[Passage shown]
How TVA’s Dispersed Power Production Program Works
The Dispersed Power Production (DPP) program is TVA’s mechanism for compensating residential and commercial customers who export excess solar generation to the grid. The program originated in 1981 following the federal Public Utility Regulatory Policies Act (PURPA) of 1978, was modernized following the Energy Policy Act of 2005; and applies to Qualifying Facilities (QFs) including solar, wind, biomass, and combined heat and power.
Under the published DPP guidelines for January 2026, TVA pays a flat schedule rate of 4.410 cents per kWh, with time-of-use prices that range from a Super Peak rate around 4.96 cents down to a Super Off-Peak rate in the mid-3-cent range. These rates are revised by TVA at least annually to reflect changes in projected avoided energy costs, and they have varied meaningfully through 2025, with monthly flat-schedule rates ranging from roughly 3.67 cents to 4.80 cents per kWh. For a homeowner whose retail rate is approximately 11 to 13 cents per kWh in 2026, this gap between DPP export compensation and retail is the central economic argument for sizing systems to consumption rather than for export. Battery storage further changes the calculation: systems with batteries minimize or eliminate exports altogether, so DPP participation often fails to recover its enrollment costs.
DPP Enrollment Workflow
Step 1. Sign an interconnection agreement with the LPC. Every Tennessee solar installation, regardless of DPP participation, requires an interconnection agreement with the local power company.
Step 2. Install a second meter socket. DPP requires installation of a separate meter socket in series with the residential socket on the utility side of the main residential overcurrent disconnect to measure excess generation for payment.
Step 3. Sign a DPP contract with TVA. This is a direct contract with TVA, separate from the LPC interconnection agreement. The customer is paid directly by TVA.
Step 4. Register through TVA’s online portal. DPP registration is processed through the TVA Green Hub at green.mytva.com, which routes the application to the LPC for technical review.
TVA Green Connect: Quality Contractor Network
Green Connect is TVA’s quality assurance program that connects homeowners with installers who meet TVA’s Quality Contractor Network (QCN) standards. Net metering is not available in the TVA service area, so participation in DPP is the only way to receive direct compensation for exported generation. Customers not participating in DPP can still install solar behind-the-meter for self-consumption, and a battery storage pairing is often the more economical path given the avoided-cost export rate.
Nashville Electric Service & Metro Codes Requirements
Nashville solar installations require two parallel approvals: an Electrical Photovoltaic Permit (the CAEP subtype in the Metro Nashville e-permits system) from the Metropolitan Department of Codes and Building Safety and a separate interconnection approval from Nashville Electric Service (NES). The two reviews run in parallel but are independent. Approval from one does not satisfy the other. NES is one of the 12 largest public power utilities in the United States and serves more than 460,000 customers across Davidson County and portions of six surrounding counties.

Dataset items
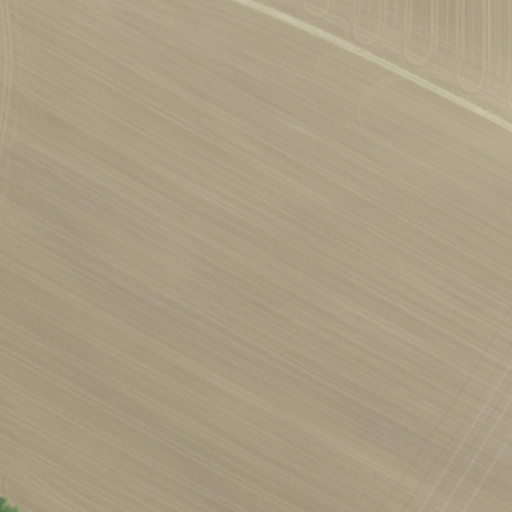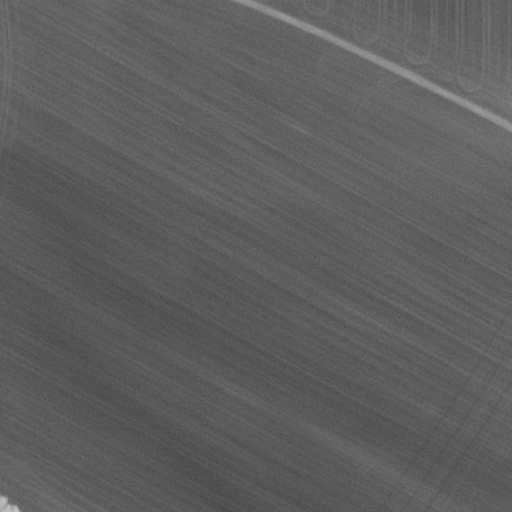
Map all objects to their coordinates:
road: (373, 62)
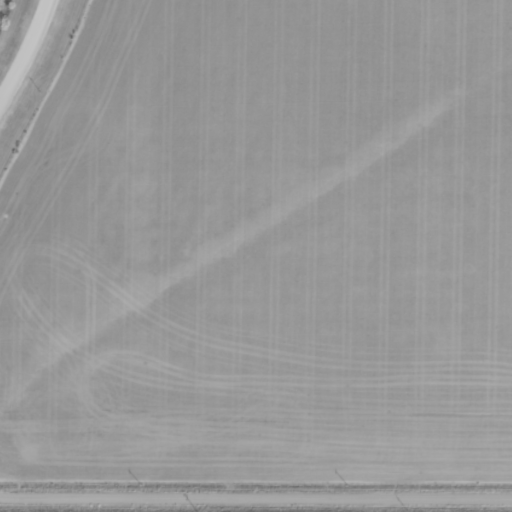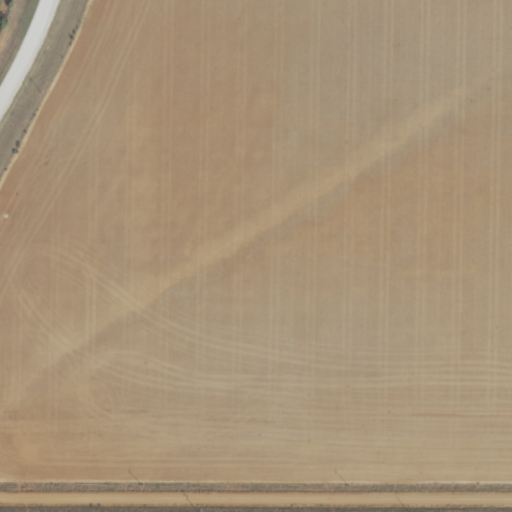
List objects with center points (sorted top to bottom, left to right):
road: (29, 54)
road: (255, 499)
---
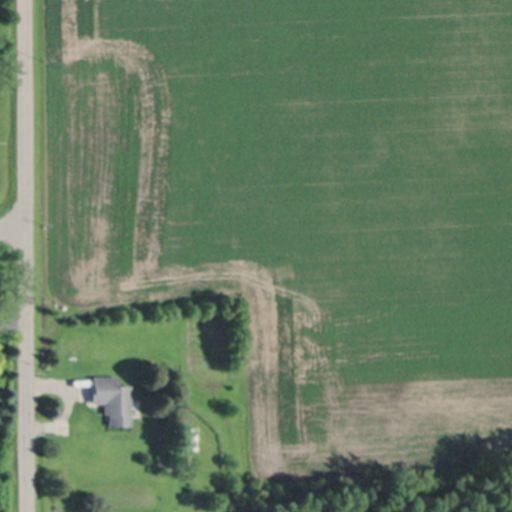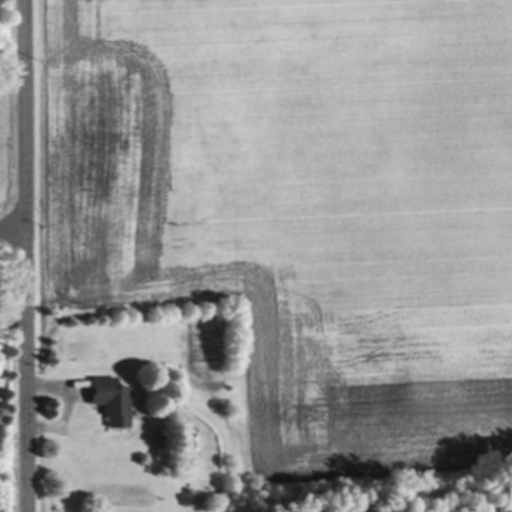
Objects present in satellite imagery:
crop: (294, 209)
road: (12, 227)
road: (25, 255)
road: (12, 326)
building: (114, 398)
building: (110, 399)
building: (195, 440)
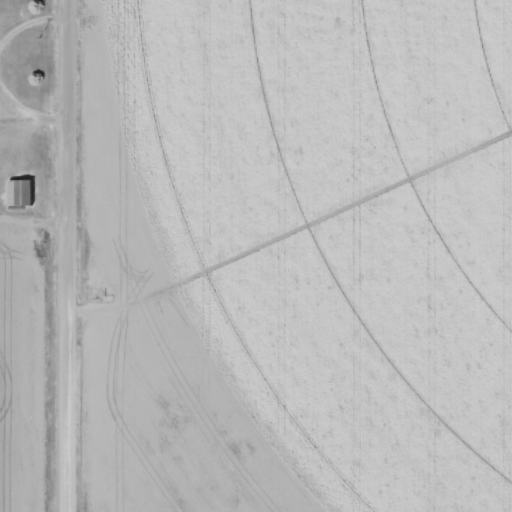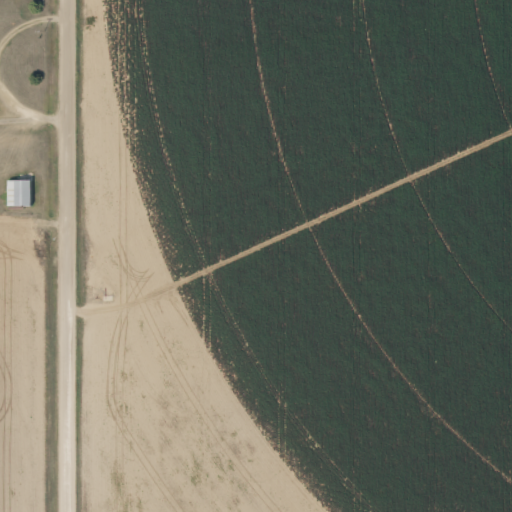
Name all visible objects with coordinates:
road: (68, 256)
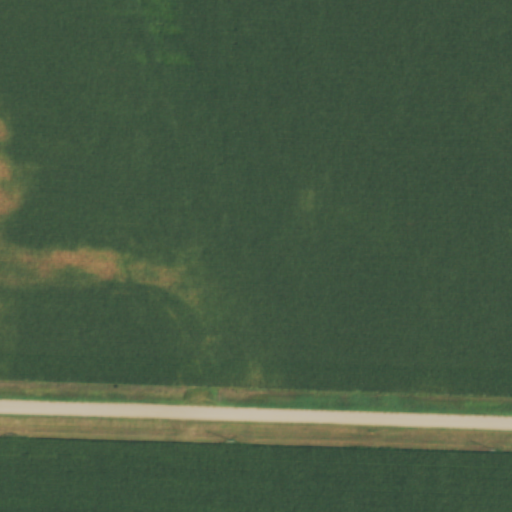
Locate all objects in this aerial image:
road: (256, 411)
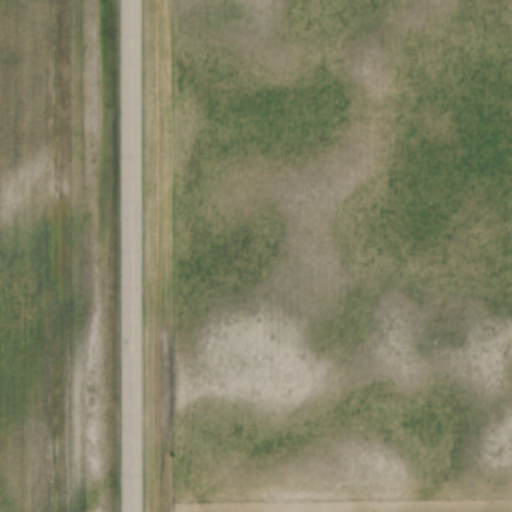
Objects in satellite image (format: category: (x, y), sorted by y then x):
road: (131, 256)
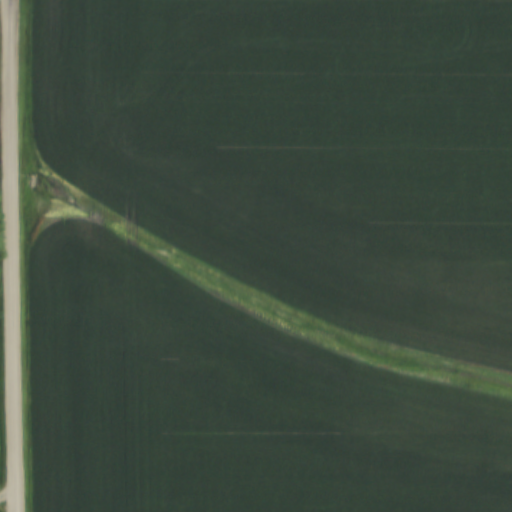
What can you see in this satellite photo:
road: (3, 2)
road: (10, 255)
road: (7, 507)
==
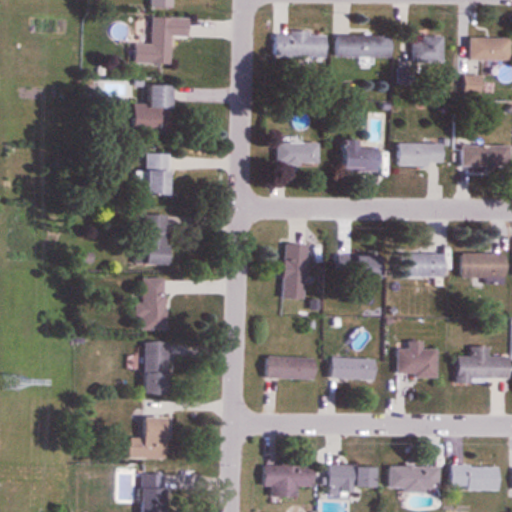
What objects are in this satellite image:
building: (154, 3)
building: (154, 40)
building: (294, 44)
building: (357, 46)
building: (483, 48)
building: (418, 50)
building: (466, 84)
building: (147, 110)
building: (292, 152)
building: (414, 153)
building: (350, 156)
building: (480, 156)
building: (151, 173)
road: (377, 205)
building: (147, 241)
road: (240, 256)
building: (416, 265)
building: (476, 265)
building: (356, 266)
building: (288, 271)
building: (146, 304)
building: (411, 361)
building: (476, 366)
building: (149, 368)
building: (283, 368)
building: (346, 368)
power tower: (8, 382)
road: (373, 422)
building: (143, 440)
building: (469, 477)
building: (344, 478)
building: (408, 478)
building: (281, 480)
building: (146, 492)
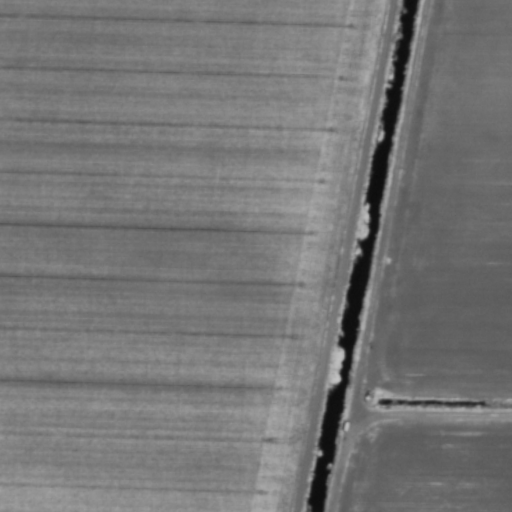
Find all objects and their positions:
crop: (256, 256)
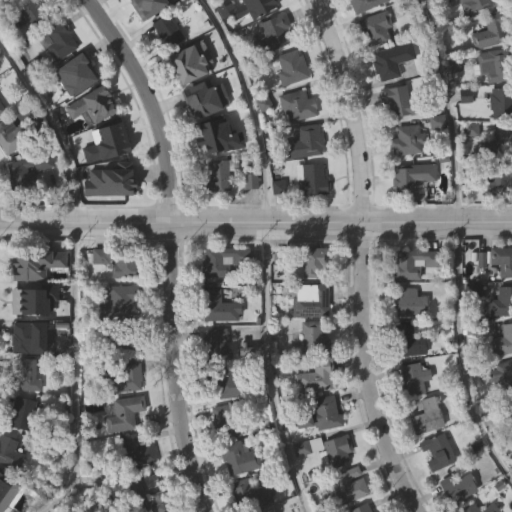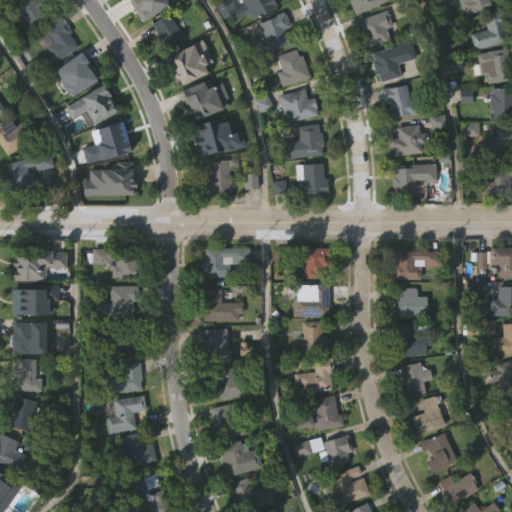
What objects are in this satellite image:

[Work to do]
1. From the passage on TVA solar programs, please extract the stretch from "Step 2. Install" through "generation for payment.", copying it word for word.
2. Extend the passage on TVA solar programs, beginning right after its final sentence.

[Answers to the tasks]
1.
Step 2. Install a second meter socket. DPP requires installation of a separate meter socket in series with the residential socket on the utility side of the main residential overcurrent disconnect to measure excess generation for payment.

2.
Metro Codes CAEP Permit
The CAEP permit is filed online through the Metro Nashville e-permits system. Per Metro Codes guidance, electrical photovoltaic permits start at $75 and may increase marginally depending on the fixture and equipment type. This is dramatically lower than corresponding fees for new construction projects of comparable cost. Nashville deliberately structured solar fees to encourage renewable adoption.
Plan submittal must include a site plan drawn to scale showing the proposed panel layout, required setbacks, and walking paths required by code. A plans examiner will review the documents to confirm that the roof or other installation site has adequate carrying capacity to support the additional load, similar to the roof load and structural review process that drives most plan rejections nationwide. Metro Codes states it makes best efforts to review completed residential permit applications within 30 days, with many residential permits approved within a week.
NES Renewable Energy Interconnection
NES participates in TVA’s Dispersed Power Production program and processes interconnection applications through its Renewable Energy portal at nespower.com. The application requires the same system specifications that Metro Codes also requires for the CAEP permit (single-line diagram, inverter spec sheets, panel datasheets, and structural attachment details), so most contractors prepare a single plan set that satisfies both reviewers.
The interconnection queue is generally well-managed, but contractors should expect 3 to 6 weeks from complete application to interconnection agreement execution. Customers should confirm current terms with NES at (615) 736-6900 before making economic projections, because the structure is set by TVA policy and has evolved over time.
Contractors performing the work must be licensed and bonded with the State of Tennessee’s Department of Commerce and Insurance and registered with the Metropolitan Codes and Building Safety Administration. Inspection scheduling is coordinated by the contractor through Metro epermits, and the electrical inspection request line is (615) 862-6560.
Memphis Light, Gas and Water (MLGW) Requirements
Memphis Light, Gas and Water is the nation’s largest three-service public power utility and serves more than 444,000 customers across electric, gas, and water services in Memphis and Shelby County. Solar installations in the MLGW service territory follow a two-track approval process: a building and electrical permit from the appropriate code enforcement agency and an application for interconnection of distributed generation through MLGW.
MLGW Interconnection Options
MLGW offers customers two interconnection paths. Under self-generation, the customer generates power for use at the home or business, with excess flowing to the MLGW grid without financial benefit. Industry research cited by MLGW shows the average home uses about 60% of instantaneous solar output and the average business uses about 80%, so sizing carefully (or pairing with battery storage) is essential.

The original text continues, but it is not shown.